* _Assignment_
Please repeat exactly the lines below from the one containing "Telefoon: +31-654-203066" down to the one containing "ονται στην είσοδο", both included, and nothing else.

:: Data ::

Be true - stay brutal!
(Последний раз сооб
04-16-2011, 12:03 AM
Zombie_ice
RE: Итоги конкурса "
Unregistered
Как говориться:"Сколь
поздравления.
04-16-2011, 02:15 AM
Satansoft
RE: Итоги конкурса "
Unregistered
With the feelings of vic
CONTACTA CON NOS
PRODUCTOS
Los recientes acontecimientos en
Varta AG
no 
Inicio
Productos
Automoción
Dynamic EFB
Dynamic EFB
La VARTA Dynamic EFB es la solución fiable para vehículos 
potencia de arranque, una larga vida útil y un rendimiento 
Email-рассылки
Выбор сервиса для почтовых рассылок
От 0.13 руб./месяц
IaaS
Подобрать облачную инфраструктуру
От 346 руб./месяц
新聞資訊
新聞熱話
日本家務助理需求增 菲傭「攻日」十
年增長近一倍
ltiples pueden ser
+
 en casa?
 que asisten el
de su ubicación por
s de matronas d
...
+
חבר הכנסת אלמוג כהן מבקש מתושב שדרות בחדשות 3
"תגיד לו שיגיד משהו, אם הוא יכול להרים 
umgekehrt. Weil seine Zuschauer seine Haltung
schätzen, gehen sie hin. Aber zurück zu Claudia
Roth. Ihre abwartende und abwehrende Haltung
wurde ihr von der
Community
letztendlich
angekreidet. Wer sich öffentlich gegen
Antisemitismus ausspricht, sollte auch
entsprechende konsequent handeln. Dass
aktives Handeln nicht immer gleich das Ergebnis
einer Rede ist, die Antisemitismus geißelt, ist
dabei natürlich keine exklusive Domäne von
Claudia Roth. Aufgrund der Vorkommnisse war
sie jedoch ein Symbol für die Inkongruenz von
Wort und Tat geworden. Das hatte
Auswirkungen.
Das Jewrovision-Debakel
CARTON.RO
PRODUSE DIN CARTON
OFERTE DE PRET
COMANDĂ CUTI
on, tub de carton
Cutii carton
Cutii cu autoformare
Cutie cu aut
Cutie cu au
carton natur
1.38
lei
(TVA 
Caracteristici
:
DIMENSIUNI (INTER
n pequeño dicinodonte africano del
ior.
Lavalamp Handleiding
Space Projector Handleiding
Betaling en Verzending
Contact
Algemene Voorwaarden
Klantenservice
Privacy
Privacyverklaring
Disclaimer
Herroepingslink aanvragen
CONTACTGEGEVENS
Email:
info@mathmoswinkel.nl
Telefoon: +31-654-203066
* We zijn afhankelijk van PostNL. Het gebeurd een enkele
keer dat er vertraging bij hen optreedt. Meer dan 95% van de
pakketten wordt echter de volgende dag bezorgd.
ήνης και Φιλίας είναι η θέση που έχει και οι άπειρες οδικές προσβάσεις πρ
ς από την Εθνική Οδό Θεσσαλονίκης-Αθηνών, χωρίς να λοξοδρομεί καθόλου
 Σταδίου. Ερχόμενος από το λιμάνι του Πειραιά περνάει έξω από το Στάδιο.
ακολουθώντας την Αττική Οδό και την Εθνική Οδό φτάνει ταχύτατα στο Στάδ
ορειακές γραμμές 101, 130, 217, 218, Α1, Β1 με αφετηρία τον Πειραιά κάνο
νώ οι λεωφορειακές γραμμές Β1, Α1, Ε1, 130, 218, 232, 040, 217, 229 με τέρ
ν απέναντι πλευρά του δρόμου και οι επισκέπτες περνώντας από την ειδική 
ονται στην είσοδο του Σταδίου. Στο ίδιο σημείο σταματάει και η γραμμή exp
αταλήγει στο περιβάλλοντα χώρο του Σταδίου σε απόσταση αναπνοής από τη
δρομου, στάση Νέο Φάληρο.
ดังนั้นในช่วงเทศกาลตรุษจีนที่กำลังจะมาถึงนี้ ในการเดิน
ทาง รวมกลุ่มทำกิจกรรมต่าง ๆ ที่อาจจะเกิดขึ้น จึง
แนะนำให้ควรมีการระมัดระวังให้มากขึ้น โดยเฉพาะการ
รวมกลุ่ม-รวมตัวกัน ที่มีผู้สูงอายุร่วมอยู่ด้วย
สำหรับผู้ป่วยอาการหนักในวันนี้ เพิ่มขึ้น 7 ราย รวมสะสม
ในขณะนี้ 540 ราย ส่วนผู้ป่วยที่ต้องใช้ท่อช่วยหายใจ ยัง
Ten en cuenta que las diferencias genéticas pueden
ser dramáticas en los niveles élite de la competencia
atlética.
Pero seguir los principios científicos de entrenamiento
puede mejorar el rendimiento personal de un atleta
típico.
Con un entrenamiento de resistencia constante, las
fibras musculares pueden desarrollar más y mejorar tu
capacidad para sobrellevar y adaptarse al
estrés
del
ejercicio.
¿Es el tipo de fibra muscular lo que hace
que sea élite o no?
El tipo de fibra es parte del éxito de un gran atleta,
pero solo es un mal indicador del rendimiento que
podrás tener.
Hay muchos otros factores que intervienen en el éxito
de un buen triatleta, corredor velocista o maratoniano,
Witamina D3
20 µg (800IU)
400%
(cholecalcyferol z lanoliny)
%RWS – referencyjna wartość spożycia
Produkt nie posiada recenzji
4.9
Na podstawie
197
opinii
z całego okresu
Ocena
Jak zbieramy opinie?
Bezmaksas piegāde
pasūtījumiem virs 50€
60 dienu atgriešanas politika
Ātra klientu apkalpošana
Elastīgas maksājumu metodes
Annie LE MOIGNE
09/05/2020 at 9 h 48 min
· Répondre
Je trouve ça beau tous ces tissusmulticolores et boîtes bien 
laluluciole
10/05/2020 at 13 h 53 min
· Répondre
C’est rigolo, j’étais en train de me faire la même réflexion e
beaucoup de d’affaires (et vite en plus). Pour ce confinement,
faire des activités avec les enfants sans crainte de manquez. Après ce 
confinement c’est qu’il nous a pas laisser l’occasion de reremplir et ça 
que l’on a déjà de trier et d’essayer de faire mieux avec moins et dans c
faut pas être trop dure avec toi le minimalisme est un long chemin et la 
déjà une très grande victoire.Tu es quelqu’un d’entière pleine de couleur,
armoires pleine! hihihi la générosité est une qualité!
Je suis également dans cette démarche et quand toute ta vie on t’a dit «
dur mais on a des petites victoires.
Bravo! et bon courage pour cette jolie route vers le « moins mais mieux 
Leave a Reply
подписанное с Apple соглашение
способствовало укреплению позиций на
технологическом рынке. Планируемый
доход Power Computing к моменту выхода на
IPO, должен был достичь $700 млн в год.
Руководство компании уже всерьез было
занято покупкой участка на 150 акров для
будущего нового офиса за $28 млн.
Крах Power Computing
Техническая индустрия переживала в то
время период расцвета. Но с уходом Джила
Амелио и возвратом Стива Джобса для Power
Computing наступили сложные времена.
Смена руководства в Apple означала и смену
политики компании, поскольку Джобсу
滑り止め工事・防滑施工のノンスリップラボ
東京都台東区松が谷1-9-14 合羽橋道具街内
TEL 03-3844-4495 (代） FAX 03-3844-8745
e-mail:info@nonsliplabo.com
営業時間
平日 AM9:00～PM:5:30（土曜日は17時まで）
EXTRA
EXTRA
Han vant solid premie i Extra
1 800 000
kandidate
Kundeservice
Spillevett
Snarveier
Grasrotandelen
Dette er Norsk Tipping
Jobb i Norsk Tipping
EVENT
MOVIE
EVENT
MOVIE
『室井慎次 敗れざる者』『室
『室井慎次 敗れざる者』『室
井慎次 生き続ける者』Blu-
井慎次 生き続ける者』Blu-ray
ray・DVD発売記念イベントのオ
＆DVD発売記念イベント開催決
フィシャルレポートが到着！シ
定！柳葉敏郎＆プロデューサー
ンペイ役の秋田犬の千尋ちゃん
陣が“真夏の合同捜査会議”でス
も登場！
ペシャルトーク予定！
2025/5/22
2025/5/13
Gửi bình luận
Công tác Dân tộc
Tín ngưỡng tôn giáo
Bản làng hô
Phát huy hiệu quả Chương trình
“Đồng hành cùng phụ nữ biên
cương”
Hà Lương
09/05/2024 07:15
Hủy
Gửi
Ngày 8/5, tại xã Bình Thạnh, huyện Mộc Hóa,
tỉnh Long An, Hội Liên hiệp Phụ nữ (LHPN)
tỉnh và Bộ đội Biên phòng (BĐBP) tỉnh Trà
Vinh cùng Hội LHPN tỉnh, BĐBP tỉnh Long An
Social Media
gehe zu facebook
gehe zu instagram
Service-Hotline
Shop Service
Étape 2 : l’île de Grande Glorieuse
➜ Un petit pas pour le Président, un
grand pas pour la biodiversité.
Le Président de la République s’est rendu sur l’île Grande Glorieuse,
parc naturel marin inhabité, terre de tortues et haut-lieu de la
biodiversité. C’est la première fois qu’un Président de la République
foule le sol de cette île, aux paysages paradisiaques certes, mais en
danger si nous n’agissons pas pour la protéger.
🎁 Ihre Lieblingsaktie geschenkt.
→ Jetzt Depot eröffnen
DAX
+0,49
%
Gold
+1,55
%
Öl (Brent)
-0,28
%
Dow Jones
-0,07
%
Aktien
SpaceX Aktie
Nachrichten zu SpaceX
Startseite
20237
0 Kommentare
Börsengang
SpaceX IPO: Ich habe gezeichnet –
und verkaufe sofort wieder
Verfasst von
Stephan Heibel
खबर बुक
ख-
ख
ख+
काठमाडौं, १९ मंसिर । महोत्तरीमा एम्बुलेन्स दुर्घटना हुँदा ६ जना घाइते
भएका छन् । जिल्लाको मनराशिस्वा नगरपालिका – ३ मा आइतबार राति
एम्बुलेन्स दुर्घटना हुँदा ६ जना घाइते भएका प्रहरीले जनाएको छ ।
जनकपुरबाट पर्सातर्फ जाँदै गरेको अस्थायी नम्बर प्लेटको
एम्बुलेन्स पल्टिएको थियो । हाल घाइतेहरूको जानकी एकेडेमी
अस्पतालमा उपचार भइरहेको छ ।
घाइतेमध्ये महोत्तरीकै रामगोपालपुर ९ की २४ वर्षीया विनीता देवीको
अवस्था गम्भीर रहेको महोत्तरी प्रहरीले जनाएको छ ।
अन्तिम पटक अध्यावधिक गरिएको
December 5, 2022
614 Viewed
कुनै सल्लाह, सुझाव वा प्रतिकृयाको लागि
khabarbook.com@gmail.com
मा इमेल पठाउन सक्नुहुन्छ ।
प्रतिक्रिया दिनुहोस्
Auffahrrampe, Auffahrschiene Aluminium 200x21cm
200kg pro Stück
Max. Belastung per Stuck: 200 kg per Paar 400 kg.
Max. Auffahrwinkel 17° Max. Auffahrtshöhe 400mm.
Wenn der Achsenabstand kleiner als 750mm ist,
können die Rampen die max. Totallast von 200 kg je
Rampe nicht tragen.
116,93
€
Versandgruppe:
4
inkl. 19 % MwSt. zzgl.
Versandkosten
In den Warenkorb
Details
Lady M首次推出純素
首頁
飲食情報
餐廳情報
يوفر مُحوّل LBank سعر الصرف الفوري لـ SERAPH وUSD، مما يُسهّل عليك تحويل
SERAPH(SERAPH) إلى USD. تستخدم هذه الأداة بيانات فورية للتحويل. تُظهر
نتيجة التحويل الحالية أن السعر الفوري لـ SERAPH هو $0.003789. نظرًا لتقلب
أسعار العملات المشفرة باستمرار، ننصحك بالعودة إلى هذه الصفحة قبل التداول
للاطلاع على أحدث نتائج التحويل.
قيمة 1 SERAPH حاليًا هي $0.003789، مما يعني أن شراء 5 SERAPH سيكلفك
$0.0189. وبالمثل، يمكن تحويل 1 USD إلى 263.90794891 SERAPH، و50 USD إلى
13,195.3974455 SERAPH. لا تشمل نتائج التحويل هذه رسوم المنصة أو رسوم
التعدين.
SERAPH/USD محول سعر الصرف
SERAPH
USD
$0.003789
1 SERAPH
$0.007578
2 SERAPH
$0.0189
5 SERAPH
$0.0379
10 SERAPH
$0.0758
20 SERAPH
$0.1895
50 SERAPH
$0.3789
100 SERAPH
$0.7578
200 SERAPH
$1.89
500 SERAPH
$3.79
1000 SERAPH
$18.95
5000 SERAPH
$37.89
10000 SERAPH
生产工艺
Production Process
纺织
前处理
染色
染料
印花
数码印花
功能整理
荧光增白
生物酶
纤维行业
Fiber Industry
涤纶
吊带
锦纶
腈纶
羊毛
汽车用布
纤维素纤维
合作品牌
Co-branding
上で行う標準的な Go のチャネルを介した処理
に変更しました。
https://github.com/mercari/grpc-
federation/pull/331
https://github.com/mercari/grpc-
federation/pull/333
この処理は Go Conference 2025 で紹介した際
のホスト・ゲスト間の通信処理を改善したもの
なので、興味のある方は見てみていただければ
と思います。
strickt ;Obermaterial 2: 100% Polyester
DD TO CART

:::

* _Answer to the exercise_
Telefoon: +31-654-203066
* We zijn afhankelijk van PostNL. Het gebeurd een enkele
keer dat er vertraging bij hen optreedt. Meer dan 95% van de
pakketten wordt echter de volgende dag bezorgd.
ήνης και Φιλίας είναι η θέση που έχει και οι άπειρες οδικές προσβάσεις πρ
ς από την Εθνική Οδό Θεσσαλονίκης-Αθηνών, χωρίς να λοξοδρομεί καθόλου
 Σταδίου. Ερχόμενος από το λιμάνι του Πειραιά περνάει έξω από το Στάδιο.
ακολουθώντας την Αττική Οδό και την Εθνική Οδό φτάνει ταχύτατα στο Στάδ
ορειακές γραμμές 101, 130, 217, 218, Α1, Β1 με αφετηρία τον Πειραιά κάνο
νώ οι λεωφορειακές γραμμές Β1, Α1, Ε1, 130, 218, 232, 040, 217, 229 με τέρ
ν απέναντι πλευρά του δρόμου και οι επισκέπτες περνώντας από την ειδική 
ονται στην είσοδο του Σταδίου. Στο ίδιο σημείο σταματάει και η γραμμή exp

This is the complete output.